Andrés W. López (born in Santurce, San Juan, Puerto Rico) is one of six residents of Puerto Rico who serve as members of the Democratic National Committee, having been appointed by DNC Chairman and Virginia Governor Tim Kaine as an at-large member.

A 1992 graduate of Harvard College, he obtained his Juris Doctor at Harvard Law School in 1995, where he was a co-founder of the Harvard Latino Law Review and chaired the Harvard Law School Latino Alumni Committee from 2009 to 2014. He clerked for two United States Judges in two districts, George A. O'Toole, Jr. in Massachusetts and Jay A. García-Gregory in Puerto Rico. Prior to organizing his own law firm in San Juan, Puerto Rico, López worked for the Hill & Barlow law firm in Boston and the Fiddler, González & Rodríguez law firm in San Juan. He serves as a member of the board of the Federal Bar Association Puerto Rico chapter.
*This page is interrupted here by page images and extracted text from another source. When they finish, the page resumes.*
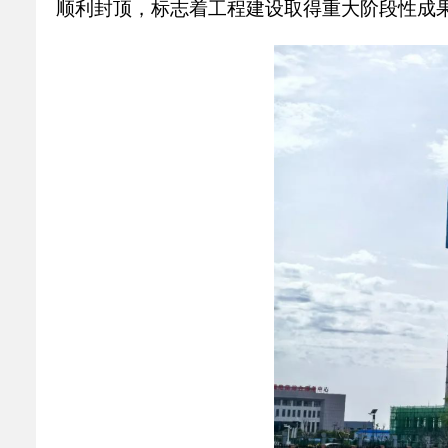
顺利封顶，标志着工程建设取得重大阶段性成
乡村振兴
公共企事业单位
优化营商环境
行政许可／行政
双随机、一公开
An early supporter of a fellow Harvard Law School graduate, Barack Obama, he co-chaired the Illinois U.S. senator's campaign in Puerto Rico's June 1, 2008 presidential primary and served as a delegate from Puerto Rico at that year's Democratic National Convention. On September 11, 2009, he was elected to serve as an at-large member of the DNC, at the organization's fall meeting in Austin, Texas. Later that month, President Obama appointed López to serve as a member of the commission to Study the Potential Creation of a National Museum of the American Latino. On May 5, 2010, López appeared on CNN en Español to discuss the importance of the Cinco de Mayo holiday to all U.S. Latinos. López was one of approximately 100 guests invited to attend President Obama's Super Bowl party at the White House on February 6, 2011.

López is married, lives in San Juan, Puerto Rico, and has three sons.